### TASK TO CARRY OUT
Please quote the passage on yellowing rose leaves below word for word, from "Sometimes, the veins" up to and including "any compacted soil.".

When the lower leaves on rose bushes turn yellow and drop off, that's not necessarily cause for alarm. This is perfectly normal for most varieties of rose bushes, and happens when older leaves outlive their usefulness. However, this natural process should only occur with those leaves that are closest to the ground. If leaves at the top part of the bush's lower section show similar symptoms before the leaves below them have fallen off, that could indicate a magnesium deficiency.
An iron deficiency is the most likely cause of yellowing upper leaves on a rose bush. It isn't normal for rose bushes to lose their upper leaves because those leaves are newer and still of some use to the plant. If you notice the upper leaves of the bush turning a light green while the veins are remaining dark green, you can take action to prevent them from turning yellow. Treat the plant with iron chelate, which you can purchase at nurseries and garden centers.
Uneven yellowing of leaves that includes dark spotting generally means that the rose bush is infected with a fungus called blackspot. Blackspot is activated by very wet conditions; as the fungus spreads on the plant, it creates large, dark circles ringed with yellow areas on the leaves. The leaves eventually turn yellowish brown and drop off, killing the plant.
If a rose bush is infected with blackspot fungus, it's best to prune away all infected areas as soon as possible. If the leaves are turning yellow and have red spots, this generally points to a nitrogen deficiency. Re-balance the soil by adding nitrogen-rich fertilizer or a gardening compound designed to correct the issue.
Sometimes, the veins of rose bush leaves will turn yellow. Often, the leaves will then become brown and dry and drop off the plant. Oxygen deficiency causes this in rose bushes, and is often present in plants that have poor drainage and are constantly sitting in soggy soil. To save a rose bush that has oxygen deficiency, you'll most likely have to raise the bed, and loosen and aerate any compacted soil.

### DATA SUPPLIED
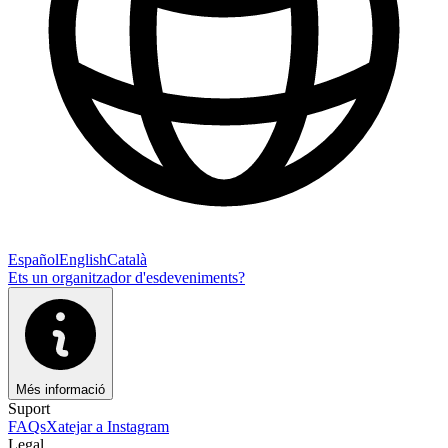
Español
English
Català
Ets un organitzador d'esdeveniments?
Més informació
Suport
FAQs
Xatejar a Instagram
Legal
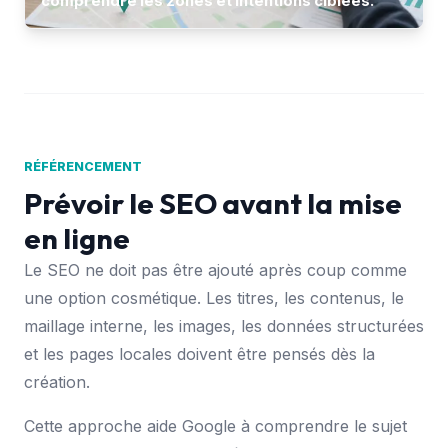
comprendre les zones et intentions ciblées.
RÉFÉRENCEMENT
Prévoir le SEO avant la mise
en ligne
Le SEO ne doit pas être ajouté après coup comme
une option cosmétique. Les titres, les contenus, le
maillage interne, les images, les données structurées
et les pages locales doivent être pensés dès la
création.
Cette approche aide Google à comprendre le sujet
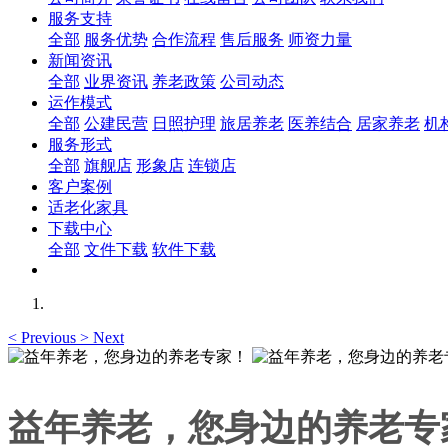
服务支持
全部
服务优势
合作流程
售后服务
师资力量
新闻资讯
全部
业界资讯
养老政策
公司动态
运作模式
全部
公建民营
日照护理
旅居养老
医养结合
居家养老
机
服务形式
全部
旗舰店
形象店
连锁店
客户案例
适老化家具
下载中心
全部
文件下载
软件下载
<
Previous
>
Next
益年养老，您身边的养老专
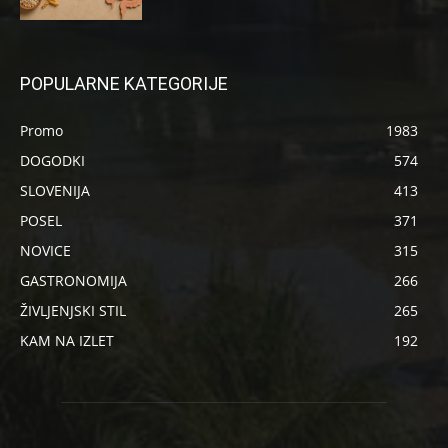
POPULARNE KATEGORIJE
Promo
1983
DOGODKI
574
SLOVENIJA
413
POSEL
371
NOVICE
315
GASTRONOMIJA
266
ŽIVLJENJSKI STIL
265
KAM NA IZLET
192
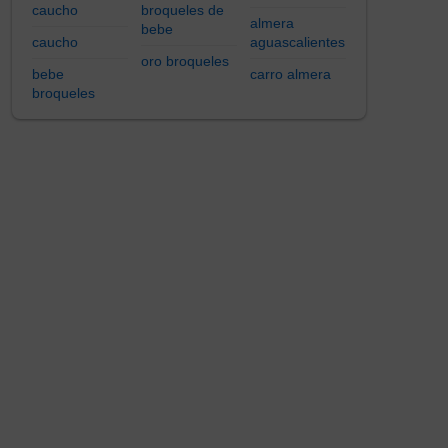
caucho
broqueles de
almera
bebe
caucho
aguascalientes
oro broqueles
bebe
carro almera
broqueles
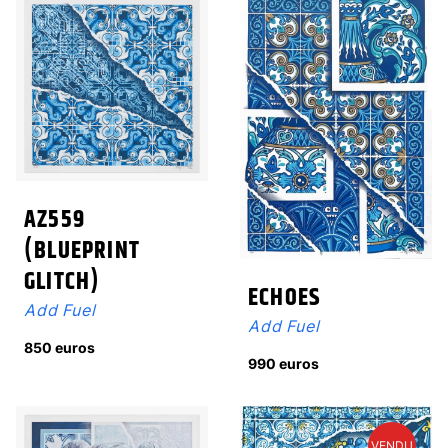
AZ559
(BLUEPRINT
GLITCH)
ECHOES
Add Fuel
Add Fuel
850 euros
990 euros
VENDU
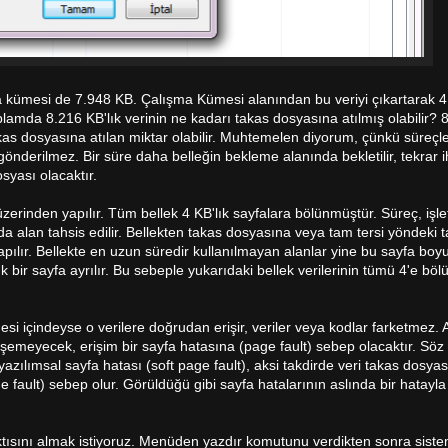
ışma kümesi de 7.948 KB. Çalışma Kümesi alanından bu veriyi çıkartarak 4
oplamda 8.216 KB'lık verinin ne kadarı takas dosyasına atılmış olabilir? 
s dosyasına atılan miktar olabilir. Muhtemelen diyorum, çünkü süreçle
nderilmez. Bir süre daha belleğin bekleme alanında bekletilir, tekrar 
osyası olacaktır.
üzerinden yapılır. Tüm bellek 4 KB'lık sayfalara bölünmüştür. Süreç, işl
rda alan tahsis edilir. Bellekten takas dosyasına veya tam tersi yöndeki 
pılır. Bellekte en uzun süredir kullanılmayan alanlar yine bu sayfa boyu
'lık bir sayfa ayrılır. Bu sebeple yukarıdaki bellek verilerinin tümü 4'e bö
si içindeyse o verilere doğrudan erişir, veriler veya kodlar farketmez. 
emeyecek, erişim bir sayfa hatasına (page fault) sebep olacaktır. Söz
ılımsal sayfa hatası (soft page fault), aksi takdirde veri takas dosya
fault) sebep olur. Görüldüğü gibi sayfa hatalarının aslında bir hatayla i
ısını almak istiyoruz. Menüden yazdır komutunu verdikten sonra sistem y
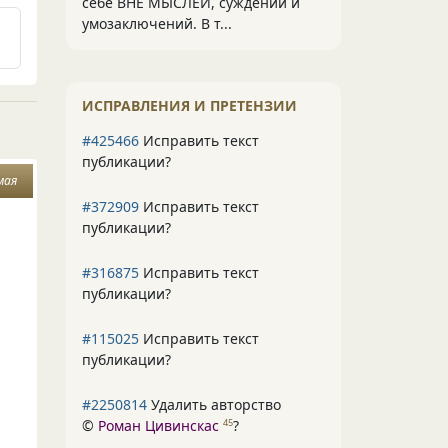
себе ВНЕ МЫСЛЕЙ, суждений и
умозаключений. В т...
ИСПРАВЛЕНИЯ И ПРЕТЕНЗИИ
#425466
Исправить текст
публикации?
мая
#372909
Исправить текст
публикации?
#316875
Исправить текст
публикации?
#115025
Исправить текст
публикации?
#2250814
Удалить авторство
©
Роман Цивинскас
?
45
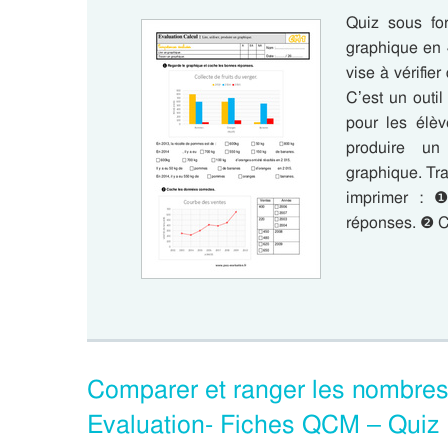
Quiz sous fo
graphique en 
vise à vérifie
C’est un outil
pour les élève
produire un
graphique. Tr
imprimer : 
réponses. ❷
Comparer et ranger les nombres
Evaluation- Fiches QCM – Quiz 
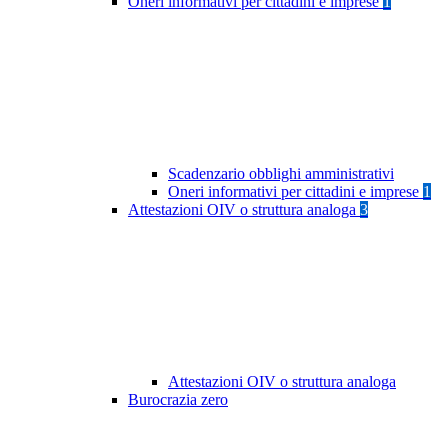
Oneri informativi per cittadini e imprese
1
Scadenzario obblighi amministrativi
Oneri informativi per cittadini e imprese
1
Attestazioni OIV o struttura analoga
3
Attestazioni OIV o struttura analoga
Burocrazia zero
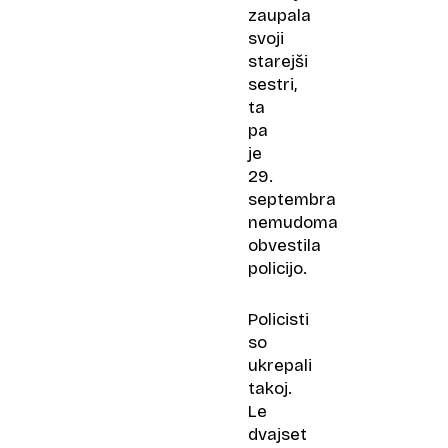
zaupala
svoji
starejši
sestri,
ta
pa
je
29.
septembra
nemudoma
obvestila
policijo.
Policisti
so
ukrepali
takoj.
Le
dvajset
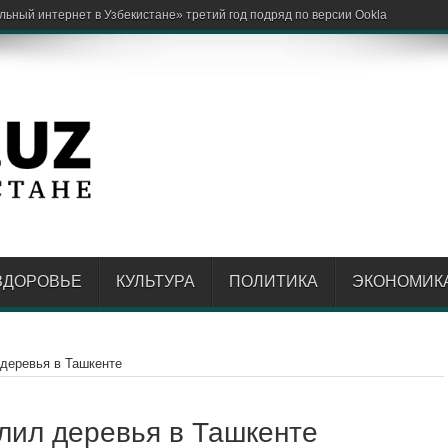
риятия в Самарка
ЗДОРОВЬЕ
КУЛЬТУРА
ПОЛИТИКА
ЭКОНОМИК
 деревья в Ташкенте
лил деревья в Ташкенте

### SOLUTION
Sometimes, the veins of rose bush leaves will turn yellow. Often, the leaves will then become brown and dry and drop off the plant. Oxygen deficiency causes this in rose bushes, and is often present in plants that have poor drainage and are constantly sitting in soggy soil. To save a rose bush that has oxygen deficiency, you'll most likely have to raise the bed, and loosen and aerate any compacted soil.